🤖 AI Summary
This work addresses a critical gap in evaluating large language models (LLMs) by extending memory assessment beyond explicit factual recall to encompass implicit memory capabilities. Drawing on non-declarative memory theories from cognitive science, the study introduces the first systematic evaluation framework for implicit memory in LLMs, grounded in three mechanisms: procedural memory, priming effects, and classical conditioning. The authors implement a unified “learning/priming–interference–testing” protocol and develop a standardized benchmark comprising 300 tasks, incorporating paired experiments, first-trial scoring, and interference controls to quantify models’ ability to automatically leverage prior experience without explicit prompting. Evaluation of 17 prominent LLMs reveals overall weak performance (peak accuracy: 65.3%), substantially below human levels, with pronounced asymmetries in inhibition and preference, underscoring the urgent need for architectural innovations beyond mere parameter scaling.
📝 Abstract
Existing memory benchmarks for LLM agents evaluate explicit recall of facts, yet overlook implicit memory where experience becomes automated behavior without conscious retrieval. This gap is critical: effective assistants must automatically apply learned procedures or avoid failed actions without explicit reminders.

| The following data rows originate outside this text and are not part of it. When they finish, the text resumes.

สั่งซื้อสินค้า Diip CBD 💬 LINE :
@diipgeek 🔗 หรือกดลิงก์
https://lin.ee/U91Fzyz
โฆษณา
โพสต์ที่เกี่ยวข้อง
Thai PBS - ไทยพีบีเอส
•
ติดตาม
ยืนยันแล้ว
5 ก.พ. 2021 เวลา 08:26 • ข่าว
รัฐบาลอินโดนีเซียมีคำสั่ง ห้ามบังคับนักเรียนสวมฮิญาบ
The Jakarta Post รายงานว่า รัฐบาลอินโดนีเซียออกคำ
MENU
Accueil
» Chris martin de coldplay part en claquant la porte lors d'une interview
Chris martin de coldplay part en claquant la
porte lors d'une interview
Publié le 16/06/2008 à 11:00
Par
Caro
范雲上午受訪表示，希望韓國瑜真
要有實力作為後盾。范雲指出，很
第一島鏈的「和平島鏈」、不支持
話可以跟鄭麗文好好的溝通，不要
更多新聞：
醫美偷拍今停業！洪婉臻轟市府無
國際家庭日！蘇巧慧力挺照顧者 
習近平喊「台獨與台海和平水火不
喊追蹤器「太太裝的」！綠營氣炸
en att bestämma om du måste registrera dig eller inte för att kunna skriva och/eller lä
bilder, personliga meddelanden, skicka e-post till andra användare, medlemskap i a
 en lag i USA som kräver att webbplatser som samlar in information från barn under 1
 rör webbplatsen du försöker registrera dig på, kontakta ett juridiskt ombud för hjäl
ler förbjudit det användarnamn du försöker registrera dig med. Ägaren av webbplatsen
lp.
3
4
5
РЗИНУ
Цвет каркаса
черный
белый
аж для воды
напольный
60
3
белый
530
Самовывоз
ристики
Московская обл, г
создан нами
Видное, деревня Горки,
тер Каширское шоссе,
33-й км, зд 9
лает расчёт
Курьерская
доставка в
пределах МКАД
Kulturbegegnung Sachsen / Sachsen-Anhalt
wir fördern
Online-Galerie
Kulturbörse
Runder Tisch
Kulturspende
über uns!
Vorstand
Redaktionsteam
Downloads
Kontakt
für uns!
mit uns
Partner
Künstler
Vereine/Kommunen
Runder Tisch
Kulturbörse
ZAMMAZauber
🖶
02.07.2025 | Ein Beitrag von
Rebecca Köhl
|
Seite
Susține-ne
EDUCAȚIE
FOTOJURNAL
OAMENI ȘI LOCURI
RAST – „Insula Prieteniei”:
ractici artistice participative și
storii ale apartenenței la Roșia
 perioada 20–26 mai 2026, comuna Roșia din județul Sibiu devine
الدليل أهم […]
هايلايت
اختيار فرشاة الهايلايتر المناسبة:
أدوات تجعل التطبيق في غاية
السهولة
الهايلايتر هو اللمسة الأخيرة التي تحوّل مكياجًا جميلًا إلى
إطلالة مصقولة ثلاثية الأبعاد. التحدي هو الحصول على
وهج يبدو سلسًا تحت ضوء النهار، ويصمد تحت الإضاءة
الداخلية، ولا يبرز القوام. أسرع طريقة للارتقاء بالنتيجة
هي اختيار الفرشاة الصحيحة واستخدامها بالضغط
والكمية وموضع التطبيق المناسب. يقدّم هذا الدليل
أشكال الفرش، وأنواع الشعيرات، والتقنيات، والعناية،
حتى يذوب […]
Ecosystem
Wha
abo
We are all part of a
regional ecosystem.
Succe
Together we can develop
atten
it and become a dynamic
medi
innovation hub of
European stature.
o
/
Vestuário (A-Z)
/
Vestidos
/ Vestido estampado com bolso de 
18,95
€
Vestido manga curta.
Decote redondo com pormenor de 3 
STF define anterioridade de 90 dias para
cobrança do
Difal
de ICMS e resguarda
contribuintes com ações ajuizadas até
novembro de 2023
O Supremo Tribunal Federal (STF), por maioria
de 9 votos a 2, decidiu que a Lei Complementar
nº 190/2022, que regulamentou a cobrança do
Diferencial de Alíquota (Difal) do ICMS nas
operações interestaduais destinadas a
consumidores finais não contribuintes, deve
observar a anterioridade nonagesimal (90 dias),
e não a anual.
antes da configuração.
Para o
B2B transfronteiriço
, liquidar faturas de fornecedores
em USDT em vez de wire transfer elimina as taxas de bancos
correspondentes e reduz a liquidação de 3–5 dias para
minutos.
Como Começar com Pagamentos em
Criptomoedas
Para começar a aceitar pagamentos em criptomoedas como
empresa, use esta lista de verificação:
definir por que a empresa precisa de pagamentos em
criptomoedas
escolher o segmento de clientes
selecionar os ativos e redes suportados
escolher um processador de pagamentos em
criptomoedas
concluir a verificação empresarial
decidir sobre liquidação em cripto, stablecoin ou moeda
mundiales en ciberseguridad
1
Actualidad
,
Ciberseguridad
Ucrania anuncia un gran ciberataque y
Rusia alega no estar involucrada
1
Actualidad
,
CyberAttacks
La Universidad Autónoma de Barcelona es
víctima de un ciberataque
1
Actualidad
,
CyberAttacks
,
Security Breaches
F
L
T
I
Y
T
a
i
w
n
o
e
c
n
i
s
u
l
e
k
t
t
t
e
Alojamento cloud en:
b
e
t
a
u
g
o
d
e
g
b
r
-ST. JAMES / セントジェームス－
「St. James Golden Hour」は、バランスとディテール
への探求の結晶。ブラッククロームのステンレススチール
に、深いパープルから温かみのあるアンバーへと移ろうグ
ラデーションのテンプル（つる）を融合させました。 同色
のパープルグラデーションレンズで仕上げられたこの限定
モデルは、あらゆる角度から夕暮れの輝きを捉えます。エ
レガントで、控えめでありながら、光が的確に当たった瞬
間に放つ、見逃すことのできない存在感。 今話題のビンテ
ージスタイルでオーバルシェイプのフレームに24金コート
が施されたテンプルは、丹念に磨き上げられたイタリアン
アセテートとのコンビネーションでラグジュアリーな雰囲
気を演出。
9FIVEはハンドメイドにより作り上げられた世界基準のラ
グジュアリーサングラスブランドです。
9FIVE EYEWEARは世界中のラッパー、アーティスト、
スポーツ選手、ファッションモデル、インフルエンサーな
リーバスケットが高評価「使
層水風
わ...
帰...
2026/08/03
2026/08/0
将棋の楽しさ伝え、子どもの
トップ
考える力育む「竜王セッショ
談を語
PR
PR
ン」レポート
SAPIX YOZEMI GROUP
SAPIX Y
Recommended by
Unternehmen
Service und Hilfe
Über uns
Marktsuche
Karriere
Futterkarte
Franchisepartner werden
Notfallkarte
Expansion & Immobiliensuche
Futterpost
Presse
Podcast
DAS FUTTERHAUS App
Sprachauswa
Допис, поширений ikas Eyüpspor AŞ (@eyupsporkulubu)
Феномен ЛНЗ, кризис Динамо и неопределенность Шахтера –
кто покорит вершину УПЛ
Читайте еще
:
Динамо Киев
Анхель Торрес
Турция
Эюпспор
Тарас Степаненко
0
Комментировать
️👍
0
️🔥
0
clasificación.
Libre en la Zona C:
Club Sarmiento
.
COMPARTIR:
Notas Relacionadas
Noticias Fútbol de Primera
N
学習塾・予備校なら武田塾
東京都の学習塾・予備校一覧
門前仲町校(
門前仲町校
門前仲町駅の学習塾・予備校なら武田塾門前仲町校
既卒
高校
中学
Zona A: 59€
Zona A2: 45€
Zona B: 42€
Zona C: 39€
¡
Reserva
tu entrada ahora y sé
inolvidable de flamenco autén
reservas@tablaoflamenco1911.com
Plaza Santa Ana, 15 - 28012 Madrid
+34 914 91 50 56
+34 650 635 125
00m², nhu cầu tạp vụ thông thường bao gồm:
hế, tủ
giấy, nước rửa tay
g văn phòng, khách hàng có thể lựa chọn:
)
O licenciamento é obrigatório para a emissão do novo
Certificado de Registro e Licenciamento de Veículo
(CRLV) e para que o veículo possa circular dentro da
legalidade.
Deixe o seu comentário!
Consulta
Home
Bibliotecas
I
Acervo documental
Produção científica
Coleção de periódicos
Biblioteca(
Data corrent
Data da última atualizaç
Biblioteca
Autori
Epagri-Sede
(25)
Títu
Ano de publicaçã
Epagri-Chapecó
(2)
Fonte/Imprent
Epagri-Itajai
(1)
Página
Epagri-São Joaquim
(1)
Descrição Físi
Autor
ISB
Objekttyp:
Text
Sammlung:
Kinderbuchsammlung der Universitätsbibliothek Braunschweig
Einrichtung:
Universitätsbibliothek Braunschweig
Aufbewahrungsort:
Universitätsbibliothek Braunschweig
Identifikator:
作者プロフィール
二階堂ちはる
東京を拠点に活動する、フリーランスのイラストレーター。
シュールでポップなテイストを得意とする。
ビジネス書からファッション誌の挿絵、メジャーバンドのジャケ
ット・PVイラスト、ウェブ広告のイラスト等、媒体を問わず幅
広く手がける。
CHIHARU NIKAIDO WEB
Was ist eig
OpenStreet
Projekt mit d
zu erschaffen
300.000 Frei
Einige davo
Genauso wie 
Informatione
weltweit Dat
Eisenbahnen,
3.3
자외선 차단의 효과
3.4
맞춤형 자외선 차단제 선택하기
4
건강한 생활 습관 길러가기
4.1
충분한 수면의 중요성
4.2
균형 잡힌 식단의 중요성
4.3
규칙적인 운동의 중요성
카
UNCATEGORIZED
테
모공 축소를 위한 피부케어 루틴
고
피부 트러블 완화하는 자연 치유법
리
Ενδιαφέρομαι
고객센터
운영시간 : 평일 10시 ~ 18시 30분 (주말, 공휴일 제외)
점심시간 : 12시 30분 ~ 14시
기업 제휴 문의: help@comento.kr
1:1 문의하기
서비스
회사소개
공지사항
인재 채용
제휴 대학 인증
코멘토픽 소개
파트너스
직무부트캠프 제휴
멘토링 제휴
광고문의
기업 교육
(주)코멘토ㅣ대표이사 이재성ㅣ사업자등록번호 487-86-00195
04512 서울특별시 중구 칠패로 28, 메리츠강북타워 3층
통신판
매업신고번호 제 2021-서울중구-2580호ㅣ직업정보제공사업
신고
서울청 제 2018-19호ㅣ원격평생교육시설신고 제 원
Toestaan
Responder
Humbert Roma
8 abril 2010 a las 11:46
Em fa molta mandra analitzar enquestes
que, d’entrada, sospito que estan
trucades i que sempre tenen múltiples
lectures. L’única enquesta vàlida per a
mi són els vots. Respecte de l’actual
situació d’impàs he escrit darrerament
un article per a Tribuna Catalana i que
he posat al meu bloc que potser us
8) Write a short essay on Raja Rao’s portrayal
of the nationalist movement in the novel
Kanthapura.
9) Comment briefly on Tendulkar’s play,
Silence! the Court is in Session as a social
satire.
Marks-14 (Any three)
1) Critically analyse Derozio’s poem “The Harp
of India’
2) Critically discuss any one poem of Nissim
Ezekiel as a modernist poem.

We introduce ImplicitMemBench, the first systematic benchmark evaluating implicit memory through three cognitively grounded constructs drawn from standard cognitive-science accounts of non-declarative memory: Procedural Memory (one-shot skill acquisition after interference), Priming (theme-driven bias via paired experimental/control instances), and Classical Conditioning (Conditioned Stimulus--Unconditioned Stimulus (CS--US) associations shaping first decisions). Our 300-item suite employs a unified Learning/Priming-Interfere-Test protocol with first-attempt scoring. Evaluation of 17 models reveals severe limitations: no model exceeds 66% overall, with top performers DeepSeek-R1 (65.3%), Qwen3-32B (64.1%), and GPT-5 (63.0%) far below human baselines. Analysis uncovers dramatic asymmetries (inhibition 17.6% vs. preference 75.0%) and universal bottlenecks requiring architectural innovations beyond parameter scaling. ImplicitMemBench reframes evaluation from "what agents recall" to "what they automatically enact".